Photovoltaic cells are the main ingredient of all photovoltaic solar energy systems, turning sunlight directly into electricity. Since the first silicon photovoltaic cells were discovered in the 1950s, technological developments have improved performance and transformed solar energy capabilities. An increasingly viable and popular renewable energy source, grid-connected photovoltaic systems grabbed a 75 percent share of U.S. installations in 2009, up from 31 percent in 2001.

Being grid-connected means that a solar photovoltaic system is linked directly to the available electrical grid or utility lines. A connected system comprises a photovoltaic panel or set of panels that directly convert sunlight into electricity. The size of the system dictates how independent from the grid it’s possible to be. Grid-connected systems need inverters to convert direct current into alternating current usable electricity. The inverter connects to the main electrical supply with a meter showing the number of generated kilowatt hours. Excess electricity can be sold back to the grid.

Grid-connected photovoltaic systems guarantee a home always has access to power, even if the solar energy fails or is insufficient. The system’s inverter connects to a battery bank that can store energy to be used in a power failure. An advantage of grid-connected systems is that they are not dependent on the sun shining. Off-grid photovoltaic energy is only intermittent but grid-connected systems ensure that any additional electricity needed is automatically delivered by the grid.

More than 35 states now have “net metering” legislation, meaning that householders benefit from selling excess energy back to the grid at normal retail prices. The Department of Energy notes that this puts people in Hawaii and New York at a great advantage because of the high retail electric rates. State and federal incentives include sales tax exemptions on the systems themselves, property tax exemptions, and personal state income tax credits.

As well to lower energy bills, grid-connected solar systems can add overall value to properties too. A federal study of California homes revealed that a 3,100-kilowatt hour system increases the home’s value by an average of $17,000.

Installing solar systems near existing utility power lines means that photovoltaic generated electricity costs more than that supplied by conventional methods. At its cheapest, solar energy is estimated to be 25 cents per kilowatt hour — generally between double and quadruple the cost of utility-supplied electricity. Initial costs are high so in practice installing a grid-connected solar system is like paying your electricity bill up front, years in advance.

The permits and legal requirements for installing grid-connected systems can be costly, complex, and time-consuming. While national standards are beginning to be adopted, many regional agencies have different legislative procedures so the best starting point is the local city or county building department.

Of the three basic solar panel types–monocrystalline, polycrystalline and amorphous–monocrystalline is the most efficient in collecting solar energy and therefore somewhat more effective in regions with low sunlight. As the name suggests, they are made from a single large silicon crystal cut from an ingot. Polycrystalline panels use many small crystals to form the collection surface, while amorphous, or thin film, solar panels consist of silicon particles applied to the surface of large plates. Monocrystalline panels, while more efficient, are only slightly so. They are also the most expensive of the three types.

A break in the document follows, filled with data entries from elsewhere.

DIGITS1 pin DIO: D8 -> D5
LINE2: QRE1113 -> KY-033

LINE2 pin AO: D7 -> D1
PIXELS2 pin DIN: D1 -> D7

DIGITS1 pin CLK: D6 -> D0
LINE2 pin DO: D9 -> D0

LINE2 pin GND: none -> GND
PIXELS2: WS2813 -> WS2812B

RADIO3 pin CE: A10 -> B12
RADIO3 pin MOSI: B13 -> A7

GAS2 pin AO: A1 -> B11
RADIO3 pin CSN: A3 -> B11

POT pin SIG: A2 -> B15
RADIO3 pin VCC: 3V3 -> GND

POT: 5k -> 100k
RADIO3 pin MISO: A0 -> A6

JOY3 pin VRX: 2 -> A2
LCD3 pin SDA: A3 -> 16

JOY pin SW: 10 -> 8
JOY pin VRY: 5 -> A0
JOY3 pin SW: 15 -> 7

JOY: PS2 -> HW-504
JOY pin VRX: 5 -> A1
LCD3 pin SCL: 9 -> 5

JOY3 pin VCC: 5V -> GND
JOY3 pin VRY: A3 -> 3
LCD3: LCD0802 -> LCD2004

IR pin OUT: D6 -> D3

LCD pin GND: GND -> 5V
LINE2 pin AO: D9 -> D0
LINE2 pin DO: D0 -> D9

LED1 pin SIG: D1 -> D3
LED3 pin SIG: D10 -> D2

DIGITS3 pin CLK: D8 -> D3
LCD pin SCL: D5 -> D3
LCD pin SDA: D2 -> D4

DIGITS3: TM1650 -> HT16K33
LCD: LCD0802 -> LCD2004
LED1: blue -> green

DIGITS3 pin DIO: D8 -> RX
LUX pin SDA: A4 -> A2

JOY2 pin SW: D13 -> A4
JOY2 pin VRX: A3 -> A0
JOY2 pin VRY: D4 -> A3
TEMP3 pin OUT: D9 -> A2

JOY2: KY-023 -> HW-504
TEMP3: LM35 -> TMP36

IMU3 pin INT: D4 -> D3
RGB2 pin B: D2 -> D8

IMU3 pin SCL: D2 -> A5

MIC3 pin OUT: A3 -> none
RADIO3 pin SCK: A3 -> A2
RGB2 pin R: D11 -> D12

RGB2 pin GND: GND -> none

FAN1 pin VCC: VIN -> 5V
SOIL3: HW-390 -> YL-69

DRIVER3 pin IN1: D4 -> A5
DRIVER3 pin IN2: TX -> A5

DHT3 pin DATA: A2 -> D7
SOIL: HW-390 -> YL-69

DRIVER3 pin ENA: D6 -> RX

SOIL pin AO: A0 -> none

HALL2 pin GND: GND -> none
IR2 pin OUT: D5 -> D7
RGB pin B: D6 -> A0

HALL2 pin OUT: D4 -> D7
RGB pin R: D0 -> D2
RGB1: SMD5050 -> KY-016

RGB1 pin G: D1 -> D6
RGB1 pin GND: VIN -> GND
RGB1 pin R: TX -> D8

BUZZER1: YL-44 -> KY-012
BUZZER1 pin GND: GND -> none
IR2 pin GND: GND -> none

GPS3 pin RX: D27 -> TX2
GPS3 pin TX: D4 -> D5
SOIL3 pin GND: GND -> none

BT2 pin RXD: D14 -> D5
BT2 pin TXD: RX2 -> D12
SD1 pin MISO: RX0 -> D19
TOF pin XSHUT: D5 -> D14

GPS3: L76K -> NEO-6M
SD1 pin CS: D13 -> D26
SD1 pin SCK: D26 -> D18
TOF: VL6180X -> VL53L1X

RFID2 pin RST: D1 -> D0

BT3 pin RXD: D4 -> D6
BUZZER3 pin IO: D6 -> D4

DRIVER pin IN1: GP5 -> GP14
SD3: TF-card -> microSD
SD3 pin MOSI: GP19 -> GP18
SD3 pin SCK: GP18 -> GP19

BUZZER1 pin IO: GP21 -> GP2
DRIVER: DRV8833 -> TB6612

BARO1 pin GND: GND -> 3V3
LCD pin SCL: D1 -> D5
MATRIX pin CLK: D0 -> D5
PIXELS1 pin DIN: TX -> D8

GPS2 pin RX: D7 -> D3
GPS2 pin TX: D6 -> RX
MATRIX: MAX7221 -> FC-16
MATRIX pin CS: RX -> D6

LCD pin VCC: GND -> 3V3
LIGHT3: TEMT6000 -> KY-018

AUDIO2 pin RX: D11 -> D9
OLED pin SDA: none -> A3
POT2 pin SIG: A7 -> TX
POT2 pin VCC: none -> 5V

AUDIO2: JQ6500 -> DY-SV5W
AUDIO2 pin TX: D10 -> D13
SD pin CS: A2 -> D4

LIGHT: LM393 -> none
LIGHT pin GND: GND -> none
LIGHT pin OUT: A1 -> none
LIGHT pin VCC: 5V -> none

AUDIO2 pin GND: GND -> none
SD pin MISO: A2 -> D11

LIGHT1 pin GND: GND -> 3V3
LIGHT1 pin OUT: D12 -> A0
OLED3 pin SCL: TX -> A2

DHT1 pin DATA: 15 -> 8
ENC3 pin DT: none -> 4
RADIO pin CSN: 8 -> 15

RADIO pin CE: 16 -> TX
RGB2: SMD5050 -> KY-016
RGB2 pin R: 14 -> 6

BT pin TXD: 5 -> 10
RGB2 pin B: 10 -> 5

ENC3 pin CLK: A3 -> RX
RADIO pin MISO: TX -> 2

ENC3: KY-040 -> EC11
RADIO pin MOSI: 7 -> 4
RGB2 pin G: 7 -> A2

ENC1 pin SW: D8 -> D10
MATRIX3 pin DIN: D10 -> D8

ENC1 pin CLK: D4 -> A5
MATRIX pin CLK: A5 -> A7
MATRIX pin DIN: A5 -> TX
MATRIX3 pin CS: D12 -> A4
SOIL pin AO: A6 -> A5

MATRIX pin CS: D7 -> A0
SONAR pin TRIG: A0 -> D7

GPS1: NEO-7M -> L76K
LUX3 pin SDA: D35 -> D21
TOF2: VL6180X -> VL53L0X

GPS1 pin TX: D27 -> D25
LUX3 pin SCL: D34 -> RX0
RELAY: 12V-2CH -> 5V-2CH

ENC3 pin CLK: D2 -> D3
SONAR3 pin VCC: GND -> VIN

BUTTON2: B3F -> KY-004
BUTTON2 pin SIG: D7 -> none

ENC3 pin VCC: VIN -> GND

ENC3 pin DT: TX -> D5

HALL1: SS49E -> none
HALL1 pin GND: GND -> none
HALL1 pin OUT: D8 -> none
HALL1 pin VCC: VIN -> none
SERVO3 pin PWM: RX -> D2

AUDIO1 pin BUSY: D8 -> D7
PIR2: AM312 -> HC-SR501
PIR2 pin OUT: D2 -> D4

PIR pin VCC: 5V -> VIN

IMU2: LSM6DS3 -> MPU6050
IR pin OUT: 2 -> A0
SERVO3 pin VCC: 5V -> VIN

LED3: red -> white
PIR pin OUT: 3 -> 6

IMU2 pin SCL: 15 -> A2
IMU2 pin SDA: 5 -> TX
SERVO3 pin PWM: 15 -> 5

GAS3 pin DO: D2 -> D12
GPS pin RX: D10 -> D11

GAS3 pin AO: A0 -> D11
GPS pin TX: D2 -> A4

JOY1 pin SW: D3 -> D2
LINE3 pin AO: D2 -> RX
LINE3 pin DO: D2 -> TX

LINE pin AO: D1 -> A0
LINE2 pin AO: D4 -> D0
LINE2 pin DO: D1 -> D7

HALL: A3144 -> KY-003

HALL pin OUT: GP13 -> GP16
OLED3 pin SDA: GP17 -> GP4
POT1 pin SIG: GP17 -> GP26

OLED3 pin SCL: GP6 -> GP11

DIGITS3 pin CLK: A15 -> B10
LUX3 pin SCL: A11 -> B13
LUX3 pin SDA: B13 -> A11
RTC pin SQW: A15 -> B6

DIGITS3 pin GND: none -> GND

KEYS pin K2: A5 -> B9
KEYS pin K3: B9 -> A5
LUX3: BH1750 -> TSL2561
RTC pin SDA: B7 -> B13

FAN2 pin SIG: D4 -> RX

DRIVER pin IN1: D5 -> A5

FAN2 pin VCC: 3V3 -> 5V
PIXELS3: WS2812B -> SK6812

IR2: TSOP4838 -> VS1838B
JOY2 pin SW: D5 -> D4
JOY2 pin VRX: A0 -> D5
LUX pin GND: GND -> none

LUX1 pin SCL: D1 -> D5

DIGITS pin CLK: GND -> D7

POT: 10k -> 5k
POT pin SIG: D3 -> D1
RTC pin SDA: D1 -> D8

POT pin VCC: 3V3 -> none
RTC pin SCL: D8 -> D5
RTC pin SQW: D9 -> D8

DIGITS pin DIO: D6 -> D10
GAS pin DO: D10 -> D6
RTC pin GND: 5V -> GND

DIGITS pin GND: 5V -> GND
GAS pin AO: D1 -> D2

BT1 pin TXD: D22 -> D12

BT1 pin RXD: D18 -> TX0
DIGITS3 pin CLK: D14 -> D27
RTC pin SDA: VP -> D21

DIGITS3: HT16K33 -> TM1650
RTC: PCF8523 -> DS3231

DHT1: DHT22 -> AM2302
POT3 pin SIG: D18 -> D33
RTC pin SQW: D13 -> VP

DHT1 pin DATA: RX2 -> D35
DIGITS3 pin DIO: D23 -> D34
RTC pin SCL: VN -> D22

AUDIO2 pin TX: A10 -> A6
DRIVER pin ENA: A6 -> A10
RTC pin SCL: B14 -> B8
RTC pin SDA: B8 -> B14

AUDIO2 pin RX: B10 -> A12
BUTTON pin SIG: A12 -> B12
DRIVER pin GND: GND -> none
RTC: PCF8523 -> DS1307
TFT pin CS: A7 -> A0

Some manufacturers, including industry leader Sanyo technologies, have combined monocrystalline and amorphous thin film to produce a hybrid panel that Sanyo has dubbed Heterojunction with an Intrinsic Thin Layer (HIT). According to Sanyo’s marketing literature, these hybrid panels “boast high conversion efficiency ranging from 15.3 to 16.4, excellent temperature characteristics, and considerable output under diffuse and low light conditions.” Sanyo’s 190-watt photovoltaic (PV) module has earned a 17.4 percent efficiency rating, well above the industry average of 12 percent.

Industry experts consider solar panels with a collection capacity of greater than 100 watts to be high-powered. The wattage of a panel describes the amount of power the panel can produce in full sunlight at 77 F. The selection of high-powered panels compatible with the typical household 12-volt system dwindles as the wattage soars upward because the highest powered panels are designed for grid-tie systems rather than stand-alone systems, which deposit the power in a battery storage bank. You must also keep in mind that two panels with lower wattage will add up to the same collection capacity and be less expensive. In the case of solar panels, bigger does not automatically equate to better.

The U.S. Department of Energy’s Efficiency & Renewable Energy Program (EERE), established to develop innovations in the solar panel field, is working to optimize solar collector efficiency. One example is an experiment using a MicroDish composed of a concentration of Spectrolab solar cells–ultra-high-efficiency cells–in which EERE tested the use of mirrors designed to multiply the sun’s power. This application is intended “to substantially increase the viability of PV for cost-competitive applications.”